01:00 AM EDT on Sunday, June 7, 2009

By Christine Dunn

Journal Staff Writer

Prospective buyers look over the home in foreclosure at 2 Valley View Drive in Johnston. As it turned out, the auction sale scheduled for 11 a.m. on May 29 was canceled at the last minute.


The Providence Journal / Bob Thayer

Last fall, Brenda Holder and Linda DeCiccio wanted more time to sell their late father’s Johnston home to avoid the “disgrace” of a pending Oct. 7 foreclosure by the Bank of America.

But today, they are wishing the bank would get the foreclosure accomplished without further delay.

Their feather, Louis J. D’Iorio, who died in January 2008, at the age of 94, had received an estimated $196,930 in a reverse mortgage on the house; these types of loans are due and payable when the owner dies or sells the house.

Reverse mortgages are loans made to homeowners 62 and older who want to tap into the equity of their houses while they are still living in them.

Last fall, Bank of America granted an extension, but the sisters have been unable to sell the 1961 contemporary house at 2 Valley View Drive.

They eventually became resigned to the idea of a foreclosure, and debated whether to even attend the auction planned for Friday, May 29.

They ended up traveling to the house on that rainy morning, where three potential bidders were waiting for the scheduled 11 a.m. auction to begin.
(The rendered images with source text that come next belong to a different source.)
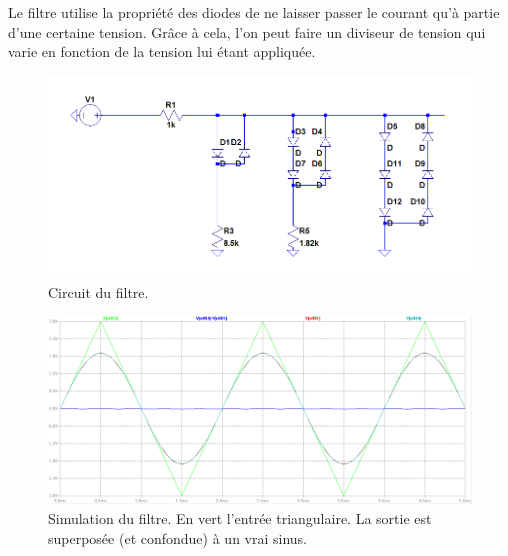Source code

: 
Le filtre utilise la propriété des diodes de ne laisser passer 
le courant qu'à partie d'une certaine tension. Grâce à cela,
l'on peut faire un diviseur de tension qui varie en fonction 
de la tension lui étant appliquée. 

\begin{figure}[ht]
	\centering
	\includegraphics[scale=0.4]{img-filter/filter-circuit.jpg}
	\caption{Circuit du filtre.}
	\label{fig:filter-spice-graph}
\end{figure}

\begin{figure}[ht]
	\centering
	\includegraphics[scale=0.3]{img-filter/filter-spice-graph.jpg}
	\caption{Simulation du filtre. En vert l'entrée triangulaire. La
	sortie est superposée (et confondue) à un vrai sinus.}
	\label{fig:filter-spice-graph}
\end{figure}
Holder and DeCicco knew two of the bidders, who have been interested in the house for some time — Andrea Castaneda of Providence, and Tarek El Heneidy, of Rockport, Mass.

Castaneda said she appreciates mid-century modern architecture and furnishings, and she thinks the house is “special.” It was designed by Holder and DeCicco’s uncle, Americo Mallozzi, a graduate of the Rhode Island School of Design.

El Heneidy said his wife is a Rhode Island native and they are interested in purchasing a house here.

The third bidder, Richard DiSarro, of Johnston, who attended with his father, said he is a private investor.

But 11 a.m. came and went with no word, or appearance, by any representative of the bank or from Harmon Law Offices of Newton, Mass., which had published the auction notices.

Holder said that since the auction was canceled, she and her sister have learned that a question about the title caused a delay.

The title question involved their late mother, Irene D’Iorio, who died in April of last year, about three months after their father died.

Holder said she believed the bank has all the information it needs, and was puzzled and frustrated by the delay.

“Now this has to be done all over again, and Bank of America is continuing to collect,” said Holder, who noted that interest and fees continue to accrue on the loan.

“The longer they wait to sell this house, the more money they’re going to make,” Holder said.

Reverse mortgages that are insured by the U.S. Department of Housing and Urban Development are known as home equity conversion mortgages. HECM loans account for an estimated 95 percent of the reverse mortgage market.

Because D’Iorio’s loan was HUD-insured, the estate would not be liable should the house sell for less than the outstanding loan balance.

Last fall, the asking price on the house was $339,000, and the assessed value was $326,100.

As of last Aug. 1, Holder estimated that the reverse mortgage loan balance was $289,999 — which included $196,930 in borrowed money, $20,399 in closing costs (her father had two closings) and $72,670 in interest charges.

Holder said she believes the outstanding balance is now over $300,000.

Since 2004, 1,911 HECM loans have been made in Rhode Island, and only 16 of them have gone into foreclosure, according to Nancy Smith Greer, director of the HUD’s Providence field office. Greer said that HUD has had to pay a claim on 133 of the loans, a possible indicator of an “upside-down” sale, when a house is sold for less than the outstanding mortgage.

Greer said HUD can refuse to pay entire claim amounts if it determines a foreclosure was not performed in a timely manner.